C’est toute une époque qui s’achève : on m’a volé mon vélo, celui que j’avais trouvé à quelques semaines de mon arrivée, il y a un an et demi. Ca s’est passé pendant les jours précédant l’arrivée de Wilma, dans l’effervescence pré-cyclonique, quelqu’un s’est faufilé dans la maison, et pffuit, envolé mon Flying Pigeon 26 préféré, un chinois rouge et lourd, sans lumières, sans sonnette, sans changement de vitesse, aux freins faits de tiges de fer…
Même si j’ai transpiré avec lui, sous le soleil impitoyable des tropiques, il a changé ma vie, de piéton sans recours à cycliste chanceuse. Mais c’est fini maintenant.
Heureusement, pour me déplacer, j’ai une voiture depuis quelques mois, un vrai luxe ici. Du coup, comme tous les conducteurs je suis assaillie à chaque feu rouge, par tous ceux qui n’ont ni vélo, ni voiture, ni dix pesos pour prendre les taxis collectifs, ni deux heures devant eux pour attendre le camello, le bus camion à deux bosses.
Chaque jour, je prends entre cinq et dix personnes en stop au cours de mes déplacements, parfois on discute longuement, parfois le trajet se passe en silence.
J’ai eu l’occasion de rencontrer comme ça une actrice de radio feuilleton, qui m’a improvisé un spectacle d’imitations de voix, une ex-ambassadrice à la retraite, des étudiants sud américains inscrits ici dans le cadre de bourses cubaines, un grand nombre d’employés de divers magasins d’Etat, une neuro-chirurgienne, une spécialiste du fromage, une anesthésiste, des militaires, des policiers, une nana du Malecon à l’appartement dévasté par Wilma, une femme venue de l’île de la Jeunesse visiter sa sœur en prison à La Havane, condamnée pour détournements à quinze ans de prison,…

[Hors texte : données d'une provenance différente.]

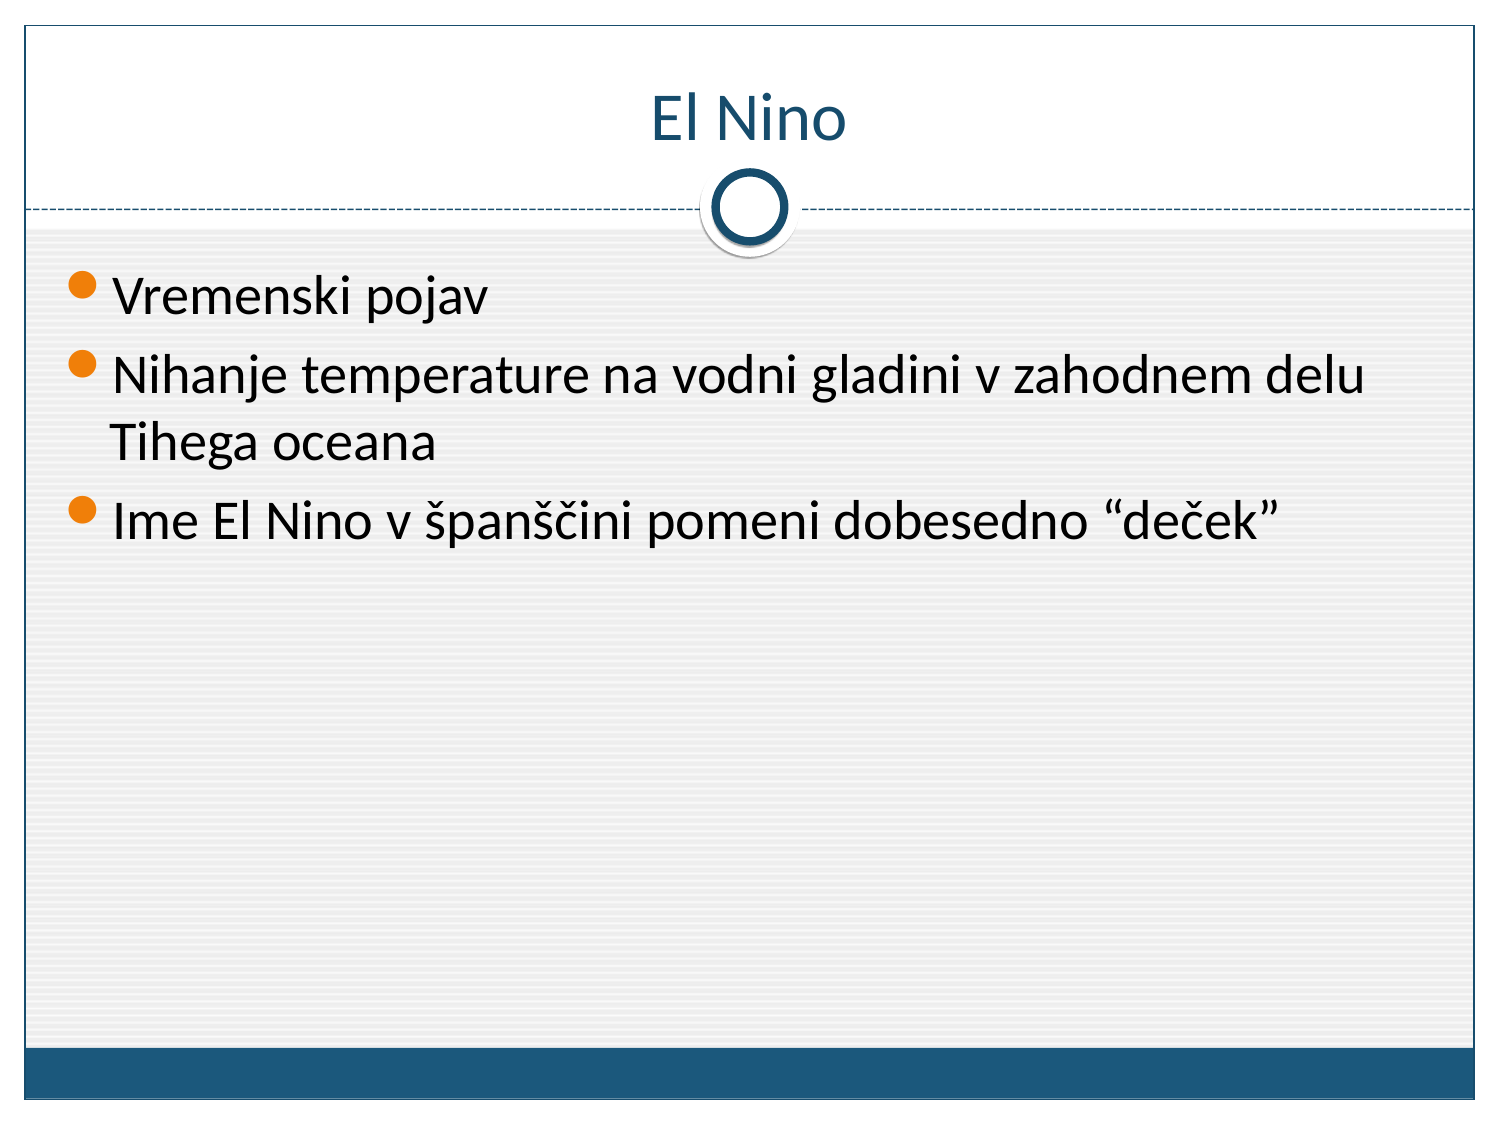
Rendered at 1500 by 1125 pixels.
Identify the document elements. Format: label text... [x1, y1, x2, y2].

title El Nino [49, 37, 1450, 162]
picture [26, 229, 1473, 1047]
list Vremenski pojav Nihanje temperature na vodni gladini v zahodnem delu Tihega oceana Ime El Nino v španščini pomeni dobesedno “deček” [49, 250, 1445, 1001]
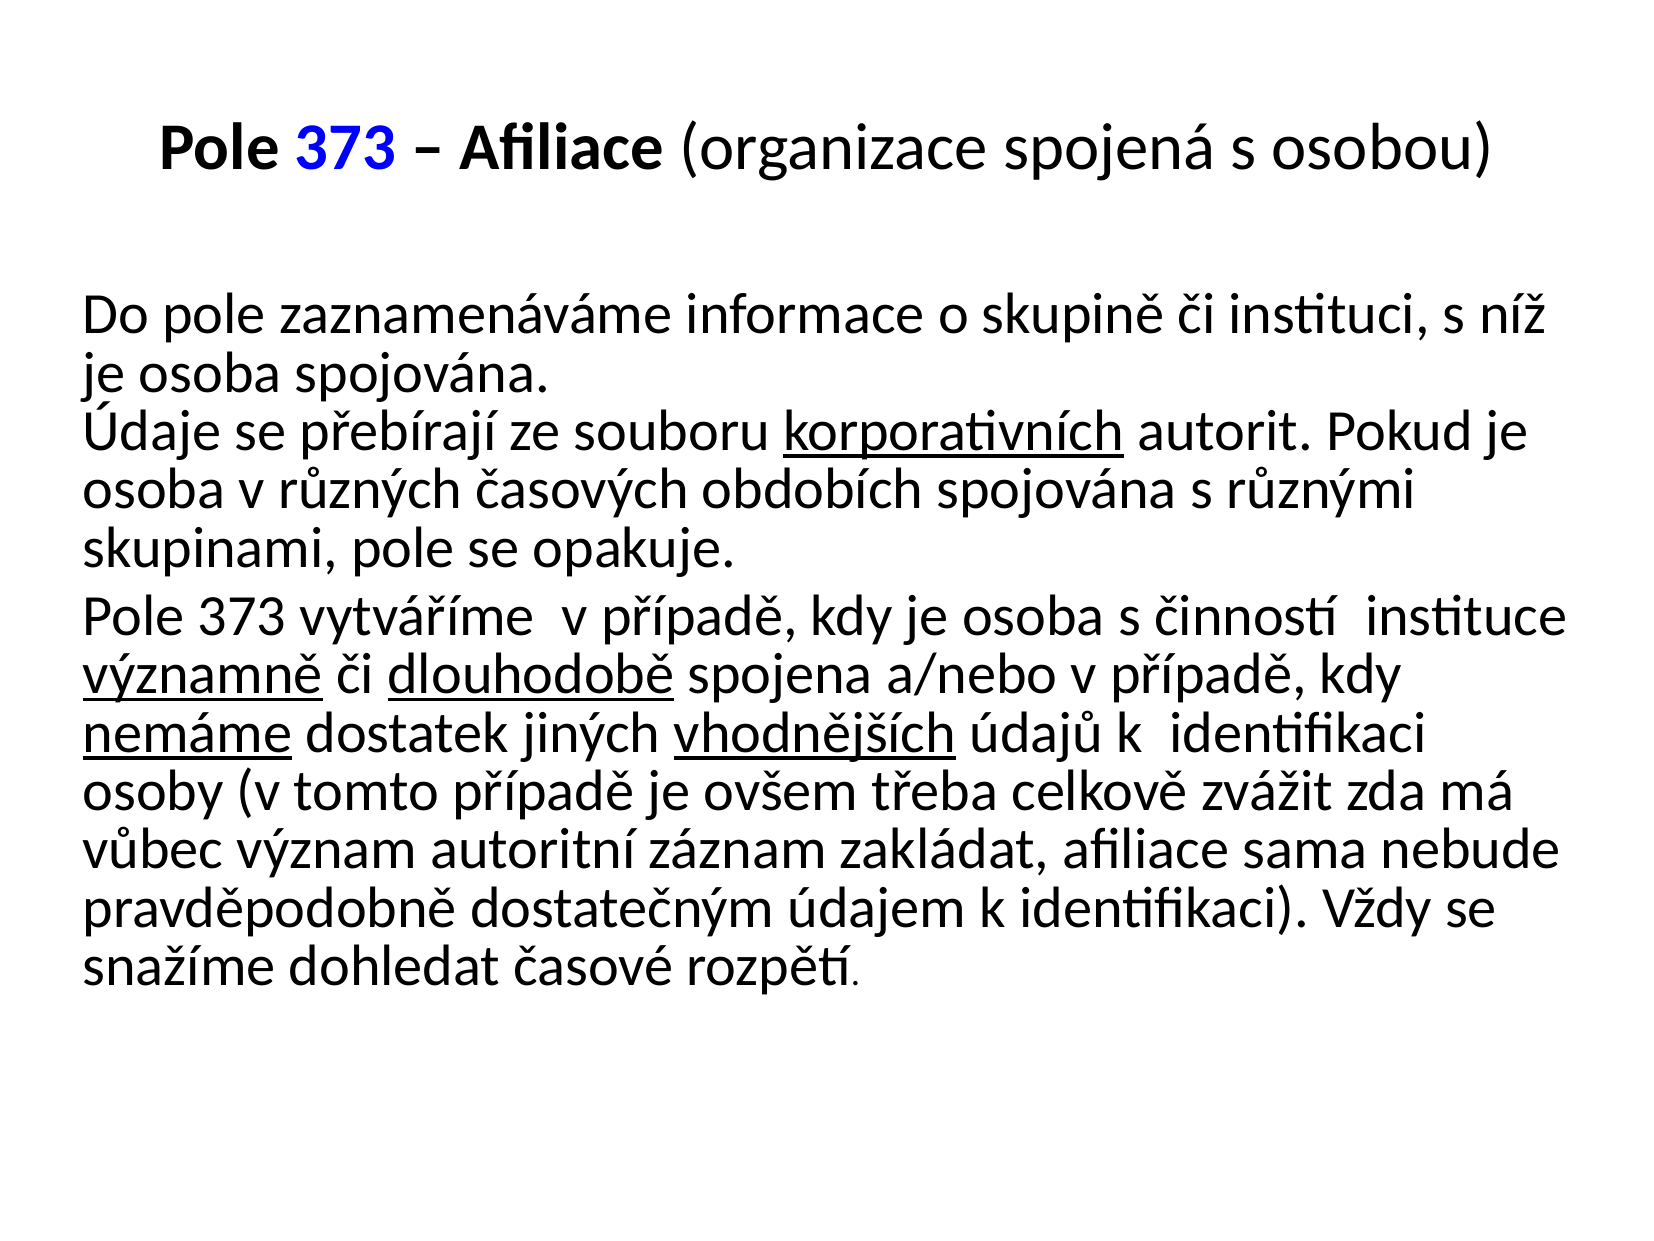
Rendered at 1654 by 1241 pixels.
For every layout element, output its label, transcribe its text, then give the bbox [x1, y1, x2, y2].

Une nuit, au coeur de Centro Habana, c’est même une foule qui m’a fait stopper dans une rue sans éclairage, au milieu d'une coupure de courant. Je n’étais pas trop rassurée, on raconte tellement d’histoires sordides ces derniers temps sur la délinquance havanaise. Mais là, c’était une vieille dame de 92 ans que ses voisins avaient retrouvé inconsciente dans son solar. Ils cherchaient un moyen de transport à l’hôpital Ciro Garcia, derrière l’université, et l’on a foncé vers les urgences.